■ **EXERCISE GOAL**: Retype word for word the lines from the line with "What is the sum" up to and including the last line, leaving the pictures out.

■ **SOURCE RECORDS**:
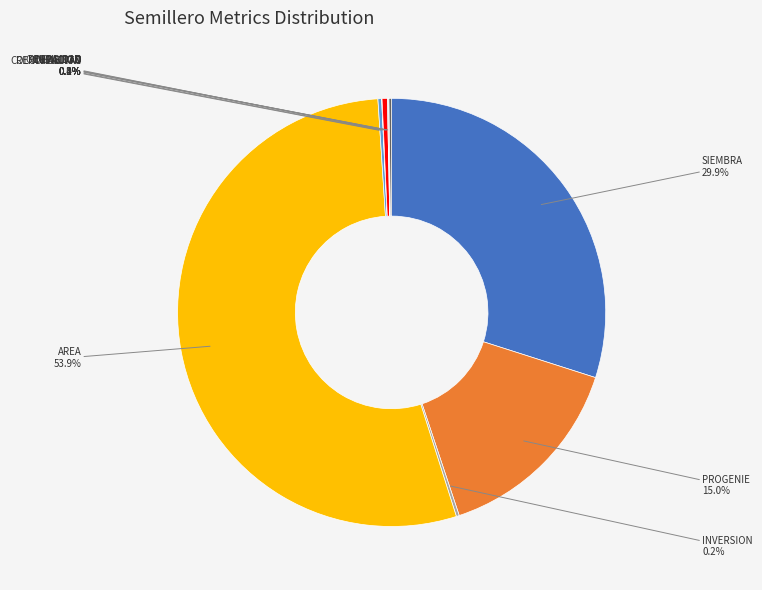

Which slice is the largest?

AREA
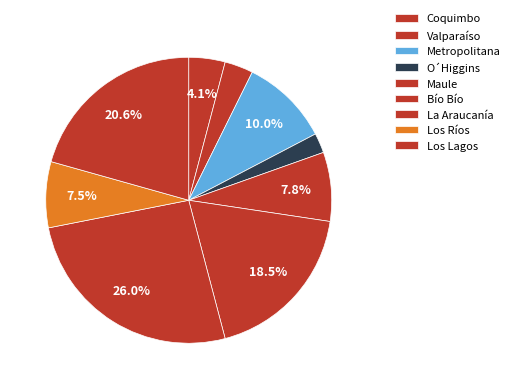

How much of the chart is everything except La Araucanía?

74.0%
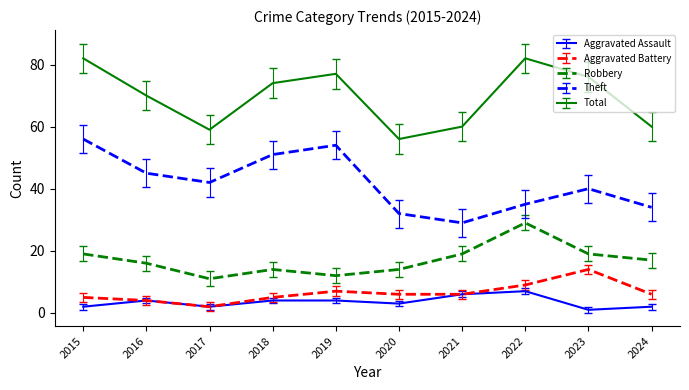

The value of Robbery at 2022 is 10.2. True or false?

False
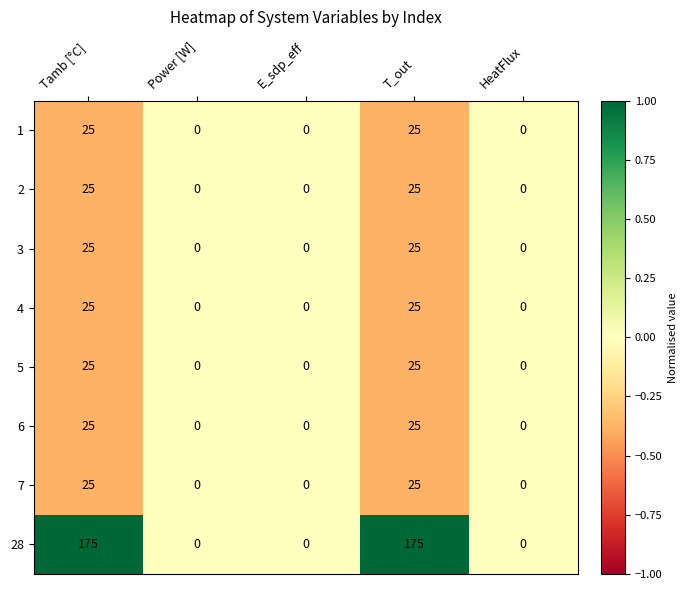

What is the greatest value displayed?

175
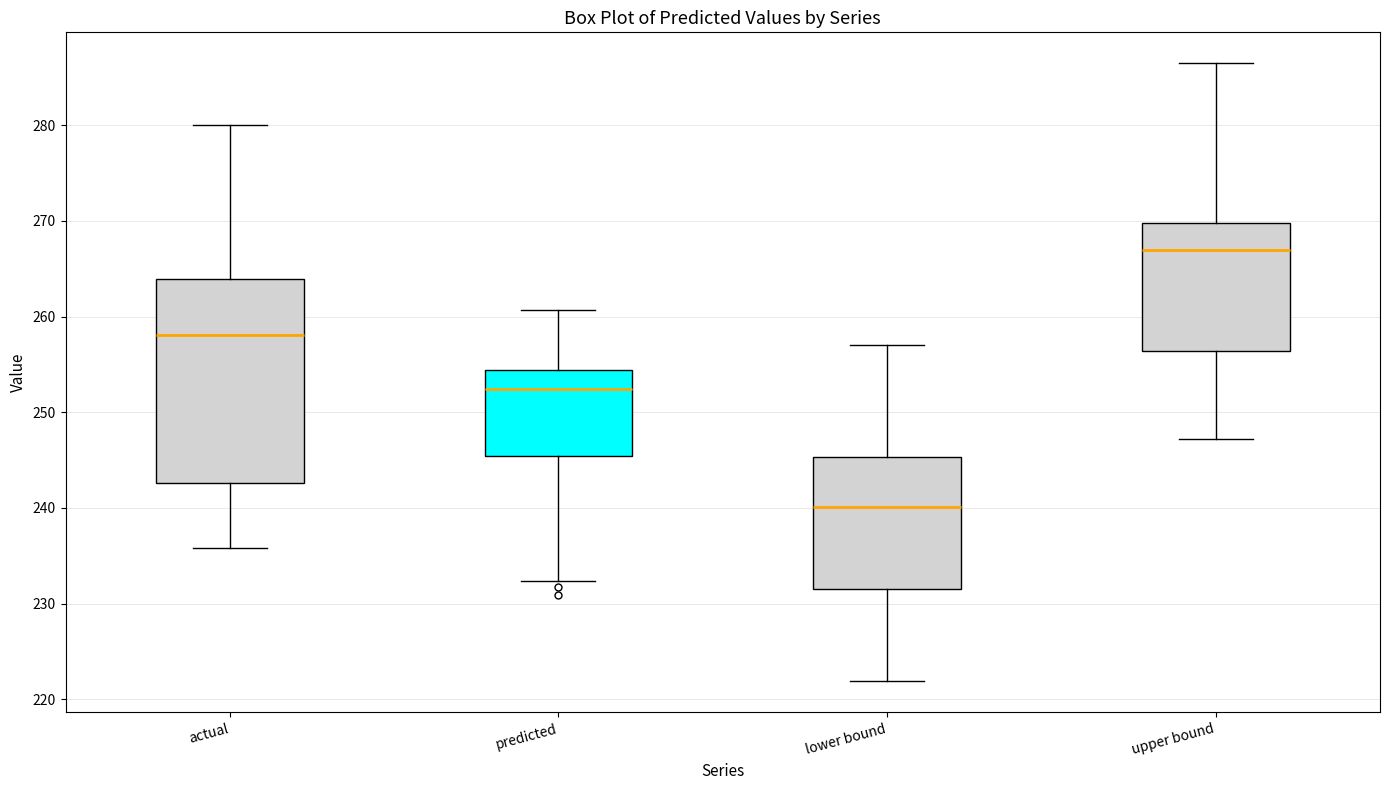

Reading left to right, transcribe this box plot: for each box, give where its median line is, the range the box spans, and where its two whiskers end, as read against the y-axis. The values are not printed on the chart, so give them approximately, as read against the axis.

actual: median 258, box 243 to 264, whiskers 236 to 280
predicted: median 252, box 245 to 254, whiskers 232 to 261
lower bound: median 240, box 232 to 245, whiskers 222 to 257
upper bound: median 267, box 256 to 270, whiskers 247 to 286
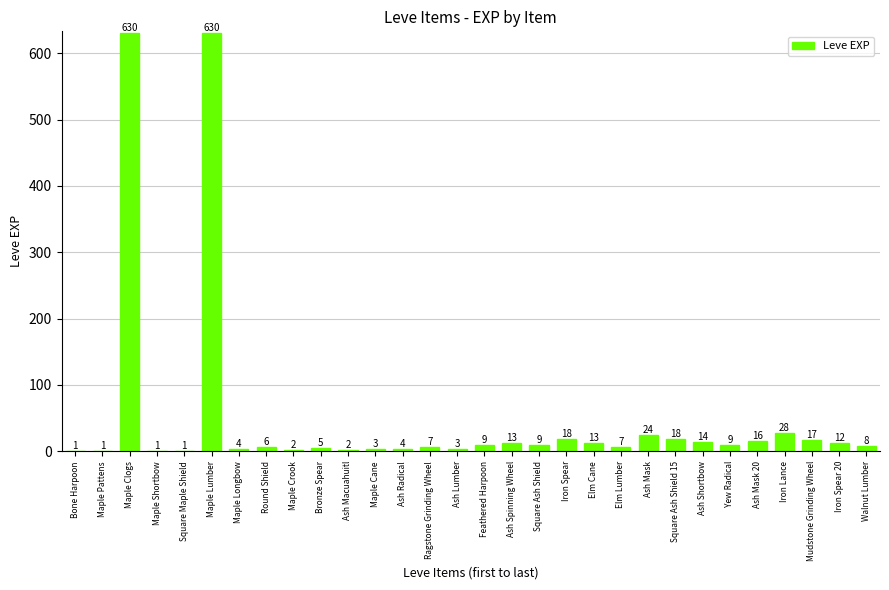

What is the sum of the values at Ash Shortbow and Round Shield?

20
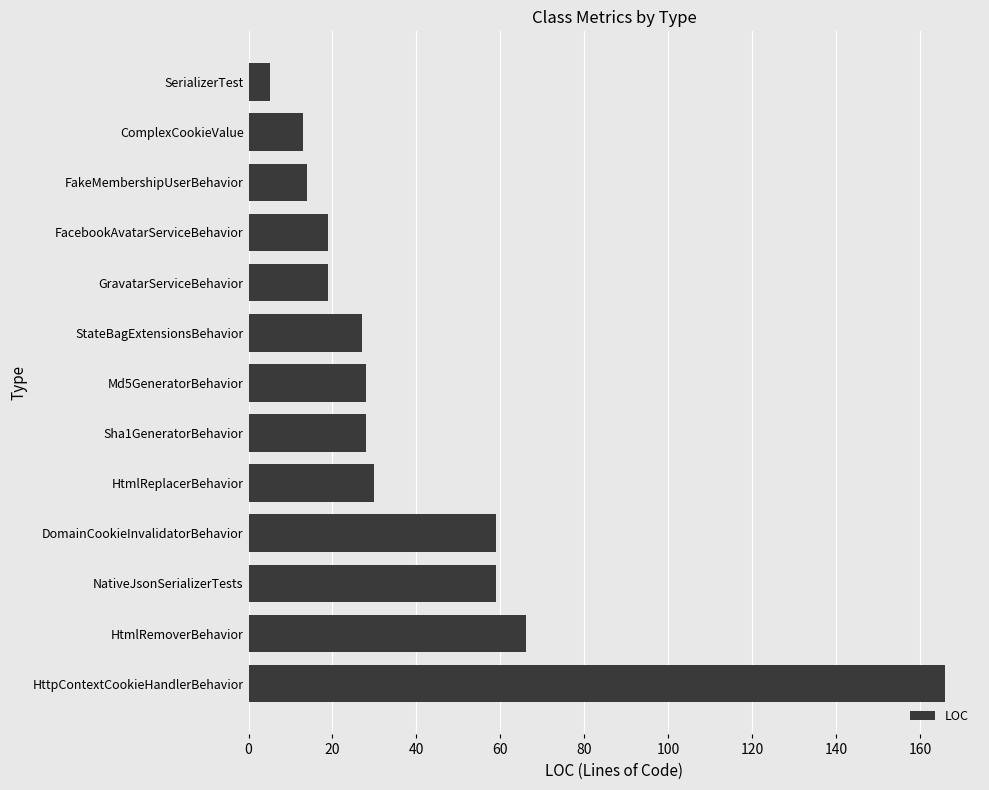

How many bars are there in total?

13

■ **RESULT**:
What is the sum of the values at Ash Shortbow and Round Shield?

20

How many bars are there in total?

13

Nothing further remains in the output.